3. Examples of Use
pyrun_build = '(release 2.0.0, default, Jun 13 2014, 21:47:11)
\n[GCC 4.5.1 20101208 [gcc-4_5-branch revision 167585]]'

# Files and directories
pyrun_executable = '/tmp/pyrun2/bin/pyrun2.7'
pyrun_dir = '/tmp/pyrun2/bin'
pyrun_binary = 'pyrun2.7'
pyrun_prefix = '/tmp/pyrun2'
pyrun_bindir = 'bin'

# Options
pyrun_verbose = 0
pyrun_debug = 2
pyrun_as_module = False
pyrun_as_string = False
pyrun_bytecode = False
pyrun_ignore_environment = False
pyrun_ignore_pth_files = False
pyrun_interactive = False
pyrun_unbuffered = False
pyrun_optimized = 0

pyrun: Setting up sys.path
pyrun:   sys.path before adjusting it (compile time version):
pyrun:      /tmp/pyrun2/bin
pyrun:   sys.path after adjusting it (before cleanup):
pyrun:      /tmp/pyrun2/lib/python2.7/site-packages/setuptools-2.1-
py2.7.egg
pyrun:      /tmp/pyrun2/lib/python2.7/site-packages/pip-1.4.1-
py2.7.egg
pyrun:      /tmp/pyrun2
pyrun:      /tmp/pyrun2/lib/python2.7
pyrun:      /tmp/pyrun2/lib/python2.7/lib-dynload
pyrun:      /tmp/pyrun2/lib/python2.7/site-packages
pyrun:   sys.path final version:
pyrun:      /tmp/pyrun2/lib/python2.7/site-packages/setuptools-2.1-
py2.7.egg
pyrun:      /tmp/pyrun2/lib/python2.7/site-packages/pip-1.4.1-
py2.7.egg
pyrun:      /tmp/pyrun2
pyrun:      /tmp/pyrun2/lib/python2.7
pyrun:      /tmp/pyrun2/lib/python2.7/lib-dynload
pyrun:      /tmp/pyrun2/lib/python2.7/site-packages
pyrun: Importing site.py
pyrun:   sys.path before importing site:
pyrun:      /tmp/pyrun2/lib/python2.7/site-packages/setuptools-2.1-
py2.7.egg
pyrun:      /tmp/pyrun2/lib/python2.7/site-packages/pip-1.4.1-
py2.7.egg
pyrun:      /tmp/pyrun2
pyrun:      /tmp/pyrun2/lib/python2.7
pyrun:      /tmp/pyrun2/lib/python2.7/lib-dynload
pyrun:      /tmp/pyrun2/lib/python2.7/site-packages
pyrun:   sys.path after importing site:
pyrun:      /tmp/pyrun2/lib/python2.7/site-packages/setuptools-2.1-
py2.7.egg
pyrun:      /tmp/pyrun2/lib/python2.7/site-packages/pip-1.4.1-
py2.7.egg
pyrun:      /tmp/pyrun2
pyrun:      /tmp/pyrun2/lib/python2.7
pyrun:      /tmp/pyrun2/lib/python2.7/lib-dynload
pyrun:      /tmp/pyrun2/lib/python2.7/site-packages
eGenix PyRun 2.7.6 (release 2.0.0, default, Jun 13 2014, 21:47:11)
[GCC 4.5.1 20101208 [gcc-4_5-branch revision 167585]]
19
:::
# Task to carry out:
For the data above, state how many lines contain "default"; the number is the whole answer.

# Task solution:
2